■ Testo di riferimento

|---|

L’unico intervento significativo, da questo punto di vista, è costituito senza dubbio dall’aumento del numero dei componenti del Csm, che ritorna alla cifra complessiva di 30 membri, già ampiamente conosciuta in precedenza. La scelta – teoricamente in controtendenza rispetto alle più comuni spinte efficientiste, orientate a ridurre le dimensioni dei centri decisionali – va salutata con favore. Il Csm non è, tanto, un organo di governo, quanto soprattutto un organo di garanzia, e l’incremento – contenuto – del numero dei suoi componenti elettivi (da 24 a 30) non può che favorire la rappresentatività dell’organo e la sua capacità di esprimere valutazioni meditate e complete, come del resto si era già sperimentato per i lunghi decenni precedenti alla modifica del 2002. D’altra parte, il numero di decisioni e di deliberazioni che il Csm assume comunemente è oramai così elevato (nell’ordine delle decine di migliaia l’anno) da giustificare ampiamente l’esigenza che il numero dei componenti subisca tale aumento, ritornando al numero di 30 componenti elettivi, originariamente previsto.

Non può, invece, ritenersi significativa (e probabilmente neppure utile) la disciplina riferibile alla formazione delle commissioni consiliari contenuta nell’art. 22 della legge n. 71, laddove fissa in sedici mesi (in luogo degli attuali dodici) la scadenza del rinnovo dei componenti di ciascuna commissione, secondo i criteri fissati dal regolamento interno, precisando che i componenti “effettivi” della sezione disciplinare possono essere assegnati a una sola commissione e non possono far parte della commissione per il conferimento degli incarichi direttivi o semidirettivi, per le valutazioni di professionalità e per le incompatibilità di sede o di funzioni. Si tratta di un tentativo di affrontare lo spinoso tema dell’ipotizzata incompatibilità fra il ruolo di componente della sezione disciplinare e componente del Csm. Ad avviso di chi scrive, la dilatazione delle ipotesi di incompatibilità – che ha già stravolto l’assetto organizzativo del processo penale – rischia di estendere taluni eccessi anche alla materia consiliare. La soluzione adottata ha il pregio di non essere dirompente sul piano organizzativo – soprattutto alla luce dell’ampliamento del numero dei componenti varato con la nuova legge –, ma ha il difetto di recepire lo spirito dei sostenitori della ipotizzata incompatibilità, aprendo il varco a possibili futuri interventi radicali. Sono fortunatamente scomparsi i riferimenti a ipotesi di composizione delle commissioni mediante sorteggio.

|---|

■ Elenco dati
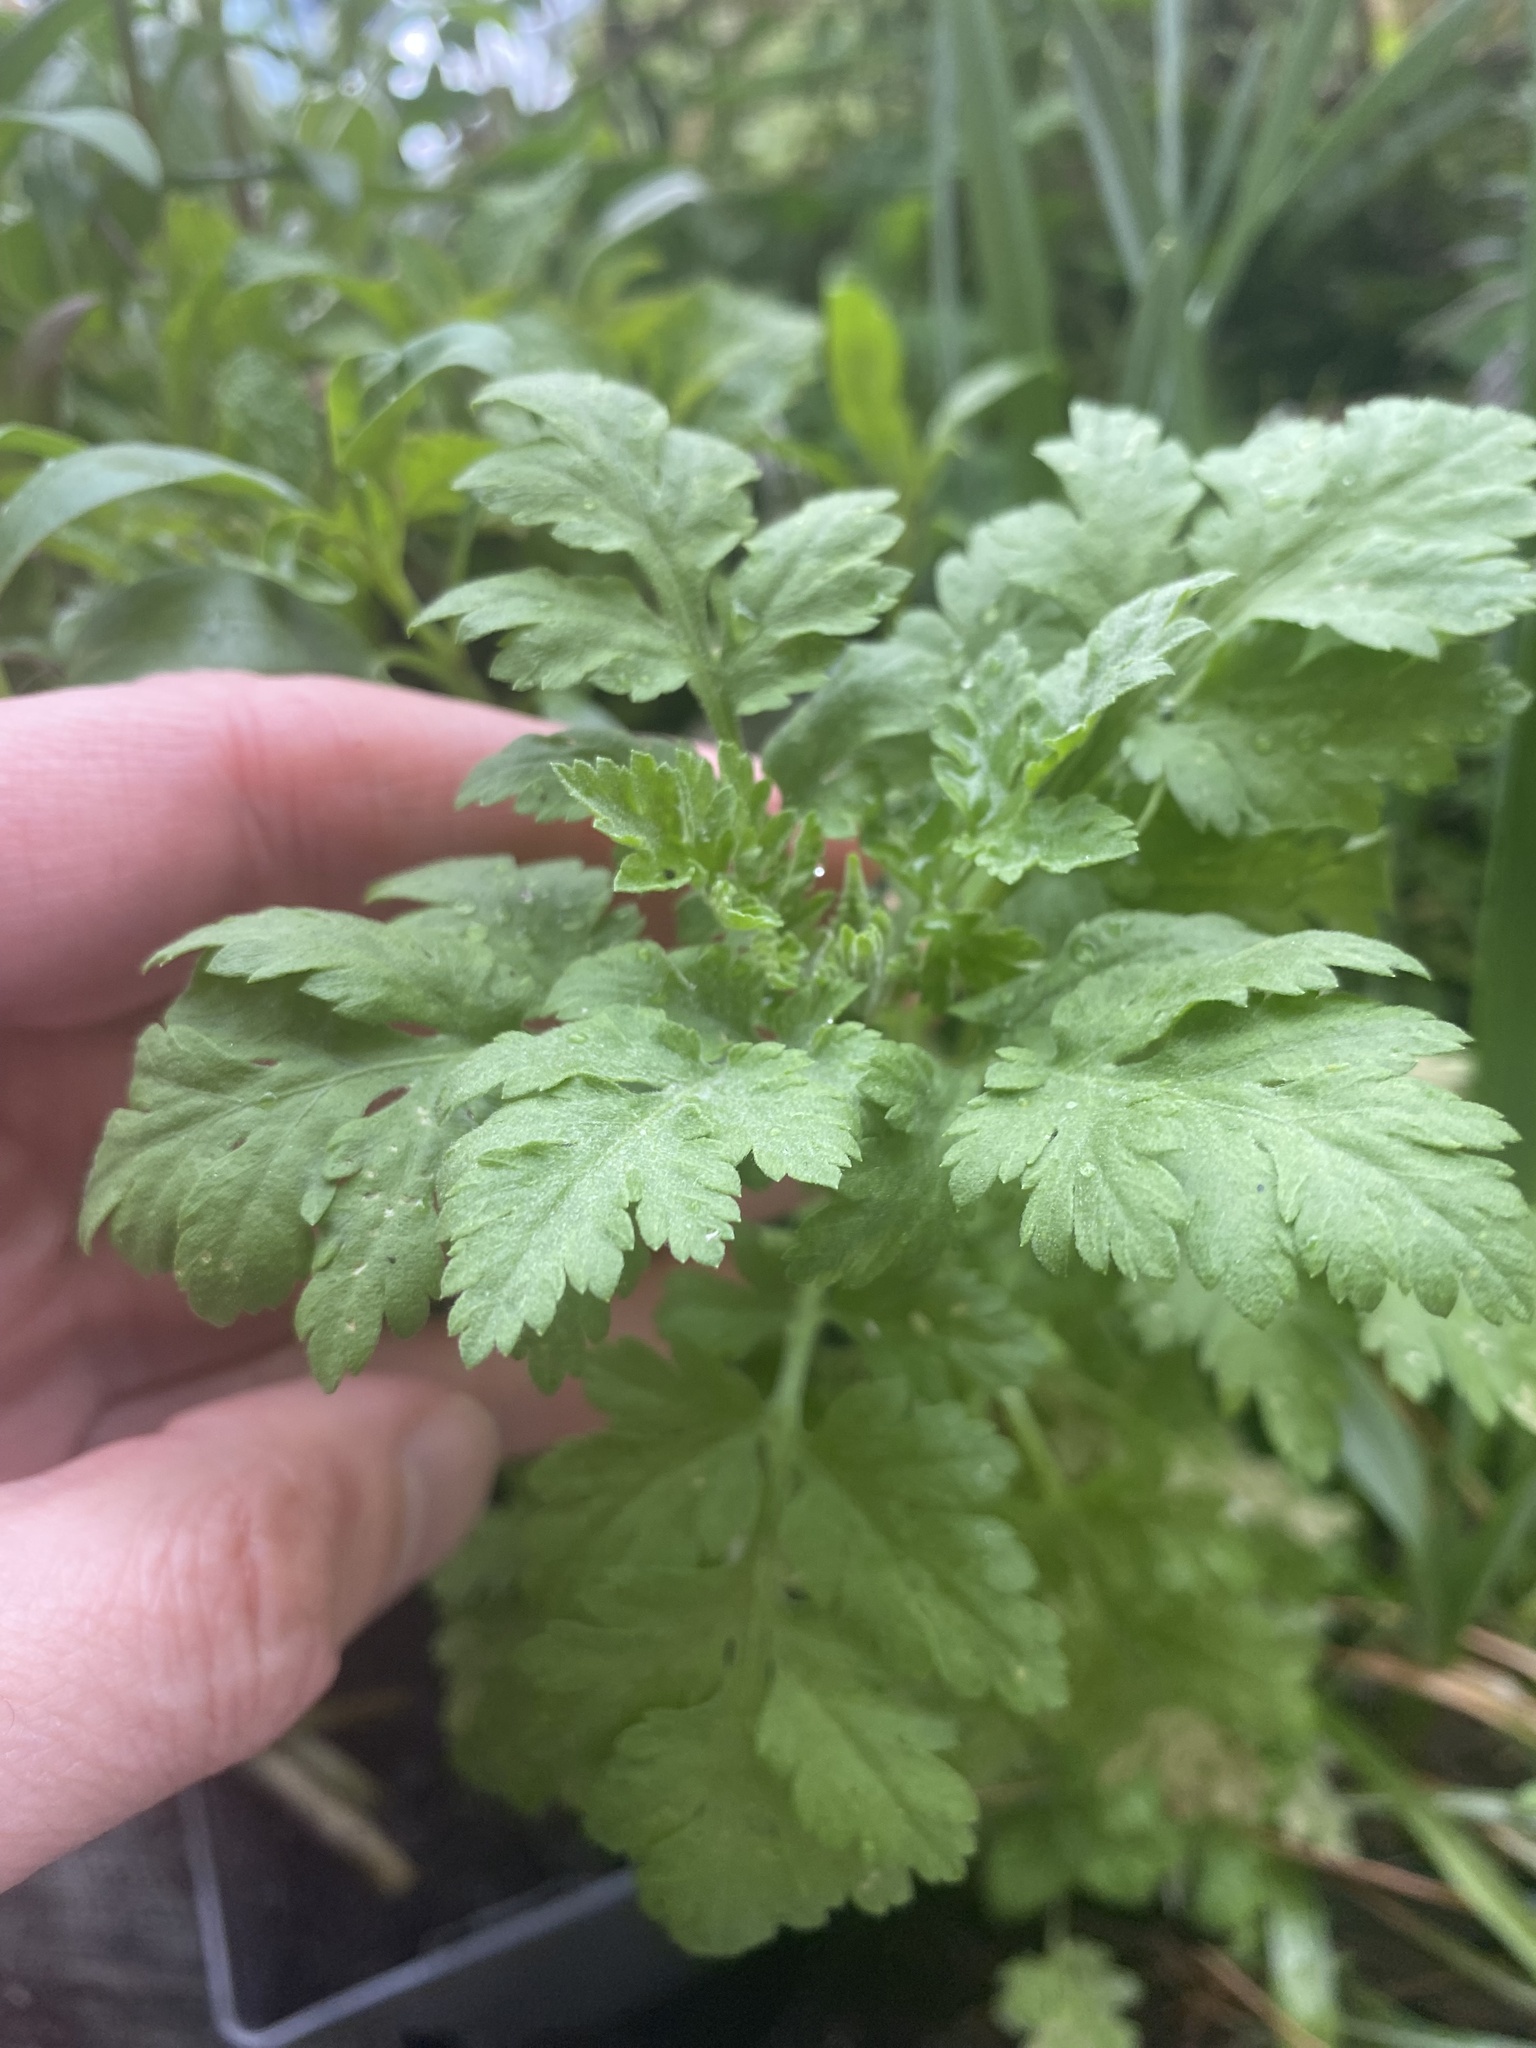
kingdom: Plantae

|---|

■ Compito assegnato 1
Nel testo sul Csm, a quanti mesi l'art. 22 della legge n. 71 fissa la scadenza del rinnovo dei componenti di ciascuna commissione?
■ Compito assegnato 2
Prosegui il testo sul Csm dal punto in cui si interrompe.
L'elenco non è necessario per svolgere alcun compito.

■ Risultato atteso 1
A sedici mesi, in luogo degli attuali dodici.

■ Risultato atteso 2
Per il resto, la riforma varata si mostra preoccupata e interessata a intervenire soprattutto su aspetti legati alla struttura e alla macchina amministrativa e organizzativa, come di seguito si segnala. 

 

5. La riforma varata con la legge n. 71/2022: la Segreteria e la struttura amministrativa

Uno dei punti di intervento piuttosto innovativi varati dalla legge n. 71 riguarda la struttura amministrativa e, in particolare, la struttura di segreteria[5].

Viene riconfermata l’estrazione necessariamente interna all’ordine giudiziario per quanto attiene alle figure del segretario generale e del vicesegretario, per i quali possono dirsi risolti alcuni problemi lessicali attinenti alla legittimazione necessaria a ricoprire tali incarichi[6]

L’art. 25 della legge interviene a modificare l’art. 7 della legge n. 195/1958, sostituendolo. 

Il nuovo testo stabilisce che il segretario generale è «designato» dal Comitato di presidenza, a seguito di un preventivo interpello fra tutti i magistrati (che abbiano conseguito almeno la quinta valutazione di professionalità), ma l’incarico è conferito con deliberazione del Csm. 

Con riferimento al vicesegretario generale, la nuova normativa prevede che esso sia «nominato» dal Comitato di presidenza, previo concorso per titoli aperto a tutti i magistrati (che abbiano conseguito almeno la terza valutazione di professionalità).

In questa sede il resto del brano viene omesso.